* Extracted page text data
*****
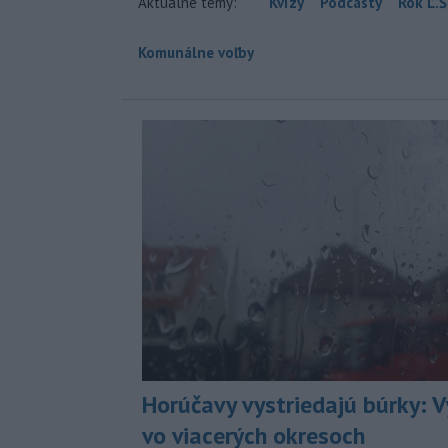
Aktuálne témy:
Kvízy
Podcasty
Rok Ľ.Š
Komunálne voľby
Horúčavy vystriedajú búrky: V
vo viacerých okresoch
*****
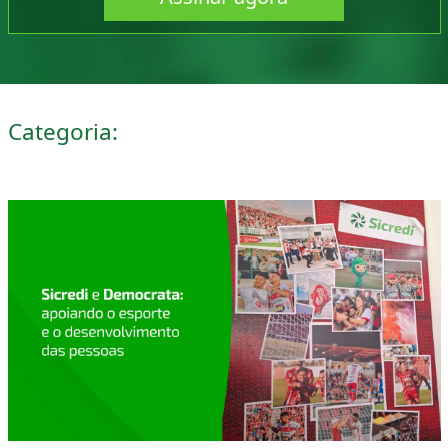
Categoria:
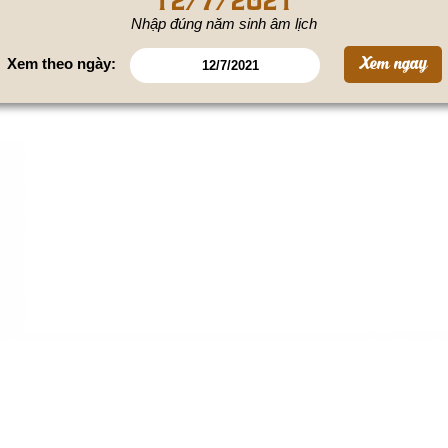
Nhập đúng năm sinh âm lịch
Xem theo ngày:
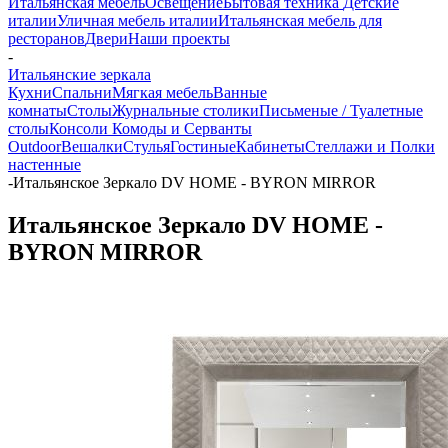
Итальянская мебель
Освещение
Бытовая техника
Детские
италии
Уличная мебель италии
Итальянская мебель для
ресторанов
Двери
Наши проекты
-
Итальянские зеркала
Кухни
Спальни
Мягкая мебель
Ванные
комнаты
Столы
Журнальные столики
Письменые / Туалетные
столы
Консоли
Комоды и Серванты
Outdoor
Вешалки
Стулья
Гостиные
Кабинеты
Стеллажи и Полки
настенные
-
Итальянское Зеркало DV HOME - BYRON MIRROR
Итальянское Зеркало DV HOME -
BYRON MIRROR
*****
Extract all lines from the data in which "Итальянская" is found.

Итальянская мебель
Итальянская мебель для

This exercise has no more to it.